La philosophe Gabrielle Halpern, que vous avez rencontrée, explique que « la nécessité de l’hybridation touche tous les champs de l’action publique, et ce, à tous les échelons territoriaux. Une politique publique hybride serait celle qui hybriderait les intérêts particuliers pour construire l’intérêt général ». Qu’en pensez-vous ?


Ma rencontre avec la philosophe Gabrielle Halpern a été une belle rencontre. Je me suis beaucoup enrichi à l’écouter et ses travaux sont désormais une source d’inspiration pour mon action publique. Je vous parlais d’universalisme, de décloisonnement, d’ouverture. Qu’est-ce que l’hybridation sinon cela ?


Désormais, lorsque mes équipes et moi-même réfléchissions sur nos projets, nous pensons hybridation. C'est par l’l’hybridation que nous parviendrons à retisser du lien dans notre société. Il faut créer des espaces de rencontre, des espaces improbables où les rencontres et les discussions sont de nouveau permises.


Au Creusot, nous allons bientôt inaugurer notre technopôle. Comment le concevons-nous ? De manière hybridée ! Cela signifie que nous nous attachons à y installer des espaces et des usages hybridés.
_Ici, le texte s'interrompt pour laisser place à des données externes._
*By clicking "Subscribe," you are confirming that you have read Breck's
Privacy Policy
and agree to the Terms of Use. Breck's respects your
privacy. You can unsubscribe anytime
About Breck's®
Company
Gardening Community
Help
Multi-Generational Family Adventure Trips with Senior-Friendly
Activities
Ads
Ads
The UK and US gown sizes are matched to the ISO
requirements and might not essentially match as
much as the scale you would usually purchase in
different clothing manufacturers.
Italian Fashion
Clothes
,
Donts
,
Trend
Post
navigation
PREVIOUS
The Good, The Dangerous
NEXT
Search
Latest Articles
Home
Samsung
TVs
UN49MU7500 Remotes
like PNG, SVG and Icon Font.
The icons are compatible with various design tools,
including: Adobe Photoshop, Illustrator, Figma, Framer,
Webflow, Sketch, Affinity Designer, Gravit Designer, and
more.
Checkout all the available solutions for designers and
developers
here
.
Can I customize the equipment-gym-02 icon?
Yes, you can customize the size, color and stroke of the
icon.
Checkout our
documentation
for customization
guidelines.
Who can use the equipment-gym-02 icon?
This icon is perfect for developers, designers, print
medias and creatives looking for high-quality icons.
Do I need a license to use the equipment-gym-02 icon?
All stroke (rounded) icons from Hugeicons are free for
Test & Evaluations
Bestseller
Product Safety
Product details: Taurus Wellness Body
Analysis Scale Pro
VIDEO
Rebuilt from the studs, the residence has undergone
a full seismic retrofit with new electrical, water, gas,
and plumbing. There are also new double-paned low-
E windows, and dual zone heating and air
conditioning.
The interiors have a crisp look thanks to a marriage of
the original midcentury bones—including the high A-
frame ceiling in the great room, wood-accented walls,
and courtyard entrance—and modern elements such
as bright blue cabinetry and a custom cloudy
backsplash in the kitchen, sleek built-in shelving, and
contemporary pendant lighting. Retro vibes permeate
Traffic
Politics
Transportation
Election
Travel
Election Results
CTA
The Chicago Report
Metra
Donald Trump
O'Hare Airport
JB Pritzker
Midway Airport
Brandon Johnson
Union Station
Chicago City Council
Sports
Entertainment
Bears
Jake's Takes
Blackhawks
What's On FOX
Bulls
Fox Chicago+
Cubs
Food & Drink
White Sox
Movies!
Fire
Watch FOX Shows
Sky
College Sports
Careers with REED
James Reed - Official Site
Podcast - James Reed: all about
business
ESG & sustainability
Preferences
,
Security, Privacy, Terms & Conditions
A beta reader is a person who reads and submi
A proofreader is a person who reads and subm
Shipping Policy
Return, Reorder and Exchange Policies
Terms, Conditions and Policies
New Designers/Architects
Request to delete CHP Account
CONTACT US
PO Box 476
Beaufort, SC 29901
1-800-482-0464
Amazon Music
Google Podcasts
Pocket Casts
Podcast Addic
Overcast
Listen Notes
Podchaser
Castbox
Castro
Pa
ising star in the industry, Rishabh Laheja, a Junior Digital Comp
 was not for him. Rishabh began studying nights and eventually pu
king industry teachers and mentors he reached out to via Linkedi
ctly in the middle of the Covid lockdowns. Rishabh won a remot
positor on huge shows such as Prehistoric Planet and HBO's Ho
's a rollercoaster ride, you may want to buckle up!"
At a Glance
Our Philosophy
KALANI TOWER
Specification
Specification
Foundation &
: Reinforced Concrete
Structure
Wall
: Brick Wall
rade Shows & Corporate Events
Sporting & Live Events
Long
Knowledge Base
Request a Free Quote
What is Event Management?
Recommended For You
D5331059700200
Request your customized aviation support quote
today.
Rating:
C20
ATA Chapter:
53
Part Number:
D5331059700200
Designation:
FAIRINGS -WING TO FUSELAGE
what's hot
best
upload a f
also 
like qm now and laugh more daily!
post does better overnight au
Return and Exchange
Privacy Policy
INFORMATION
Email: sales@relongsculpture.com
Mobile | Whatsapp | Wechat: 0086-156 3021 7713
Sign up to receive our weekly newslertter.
Nous avons trop longtemps fonctionné de manière cloisonnée. On a mis les gens dans des cases, on les a assignés à des carrières, des perspectives. Il y a urgence à arrêter cela. Le silo, c’est la stigmatisation. Pour éviter la stigmatisation, il faut que les intelligences se rencontrent. Je mesure la part d’idéal de mon discours, mais j’y crois. Cela demande du temps, beaucoup de temps ; de l’énergie, beaucoup d'énergie, mais c'est comme cela qu'on y arrivera.


Nous parlions de temps et d’idéal… Comment imaginez-vous Le Creusot dans vingt ans ?


Dans vingt ans, j’imagine Le Creusot comme une ville encore plus ouverte qu'elle ne l'est déjà, une ville où toutes les nationalités se croisent, une ville avec des espaces dédiés aux rencontres, une ville un dynamisme économique qui permet à chacun de bien vivre, une ville où personne n'est laissé sur le bord de la route, une ville décloisonnée.


Fondamentalement, je voudrais que ma ville soit universaliste. J’imagine Le Creusot comme une ville dans laquelle le monde entier passe, s’en va puis repasse sous l’effet du souvenir heureux de son premier séjour. Je consacrerai toute mon énergie à ce que Le Creusot soit ouverte sur le monde car le danger, ce n’est jamais l’étranger. Le danger, c’est le fanatisme. Le fanatisme vient de partout : il peut venir de l’étranger, mais il est déjà bien ancré chez nous.